■ Задание:
Выведи полностью и без единого изменения приведённый ниже отрывок о повести Кокорева.

■ Фрагмент страницы:
######
В каком-то смысле эпиграфом к повести Кокорева можно поставить слова Уоллеса Стивенса, которыми Иосиф Бродский озаглавил свой некролог Довлатову: “Мир уродлив, и люди грустны”. Поправкой может служить лишь то, что для автора, человека молодого, мир — прекрасный мир “райского острова” — пока еще не уродлив, но катастрофически чужд, пугающ и непонятен. Недаром один из сюжетов так и не написанных романов Брэда представляет собой “что-то среднее” между “Робинзоном Крузо” и “Островом сокровищ”. Тема “робинзонады”, естественная для “островного” повествования, возникает едва ли не с первых страниц повести: “Вообще английская колония напоминала горстку людей, спасшихся после кораблекрушения, причем каждый — после своего, сугубо личного”. Сам повествователь пока еще кораблекрушения не пережил. Он с завидной зоркостью наблюдает за симптомами грядущих кораблекрушений в окружающих и, прежде всего, в себе самом. Пытается учиться на чужих ошибках. При этом автор “Девственного острова”, похоже, обладает завидным запасом душевного здоровья. Здесь уместно процитировать одну из его не по-юношески мудрых, но вполне убедительных сентенций в духе Екклесиаста: “Линда, в жизни есть много хорошего и почти ничего постоянного. Все в этой жизни проходит, Линда, и плохое, и хорошее. Нельзя всю жизнь прожить в раю, но в жизни нет и вечного ада...”. Неслабо для семнадцатилетнего?!
######
■ Извлечённые записи:
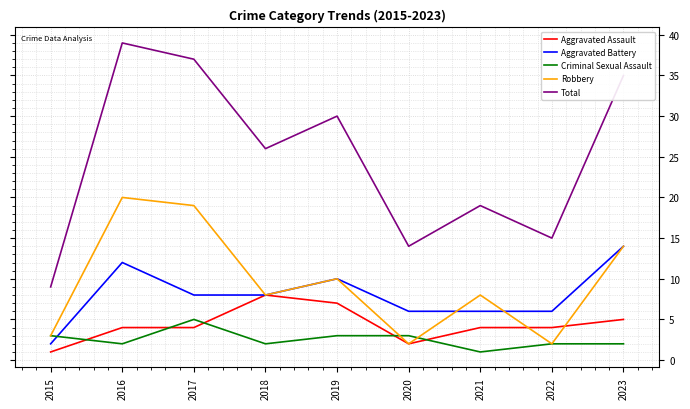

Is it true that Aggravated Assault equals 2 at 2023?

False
######
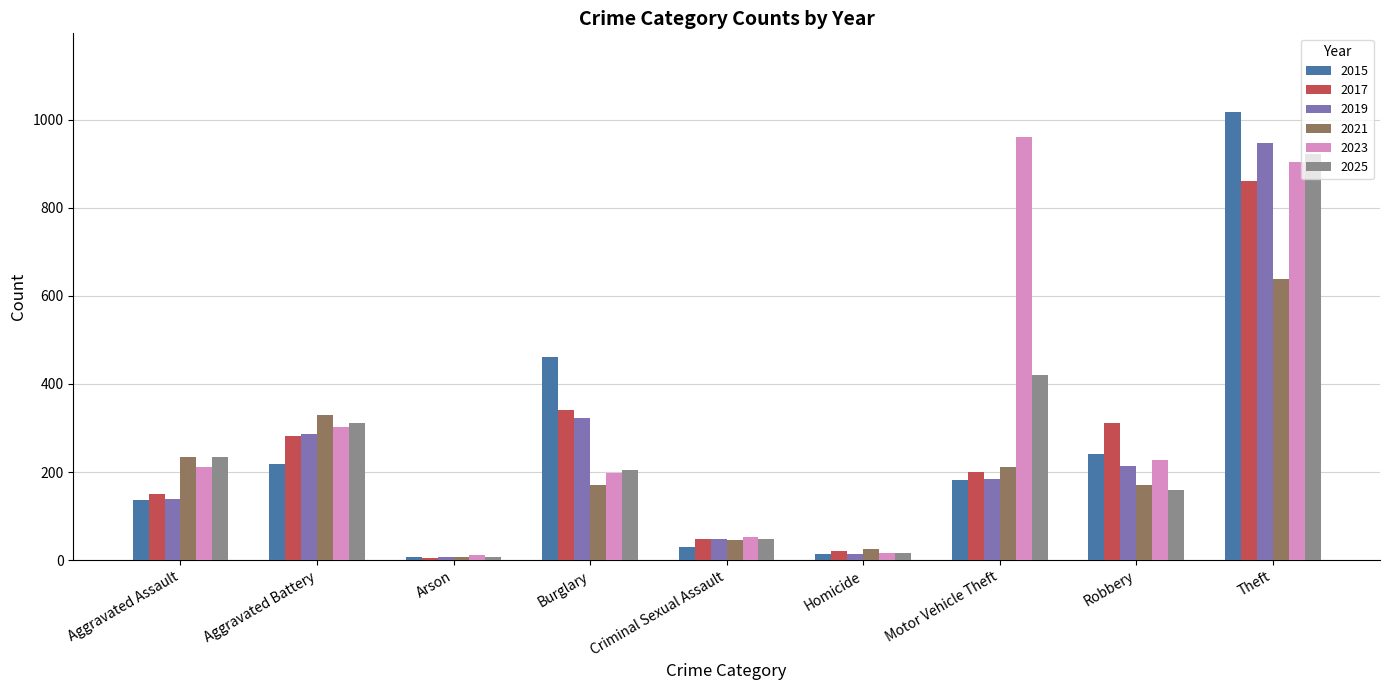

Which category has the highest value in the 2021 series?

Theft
######
■ Ответ:
В каком-то смысле эпиграфом к повести Кокорева можно поставить слова Уоллеса Стивенса, которыми Иосиф Бродский озаглавил свой некролог Довлатову: “Мир уродлив, и люди грустны”. Поправкой может служить лишь то, что для автора, человека молодого, мир — прекрасный мир “райского острова” — пока еще не уродлив, но катастрофически чужд, пугающ и непонятен. Недаром один из сюжетов так и не написанных романов Брэда представляет собой “что-то среднее” между “Робинзоном Крузо” и “Островом сокровищ”. Тема “робинзонады”, естественная для “островного” повествования, возникает едва ли не с первых страниц повести: “Вообще английская колония напоминала горстку людей, спасшихся после кораблекрушения, причем каждый — после своего, сугубо личного”. Сам повествователь пока еще кораблекрушения не пережил. Он с завидной зоркостью наблюдает за симптомами грядущих кораблекрушений в окружающих и, прежде всего, в себе самом. Пытается учиться на чужих ошибках. При этом автор “Девственного острова”, похоже, обладает завидным запасом душевного здоровья. Здесь уместно процитировать одну из его не по-юношески мудрых, но вполне убедительных сентенций в духе Екклесиаста: “Линда, в жизни есть много хорошего и почти ничего постоянного. Все в этой жизни проходит, Линда, и плохое, и хорошее. Нельзя всю жизнь прожить в раю, но в жизни нет и вечного ада...”. Неслабо для семнадцатилетнего?!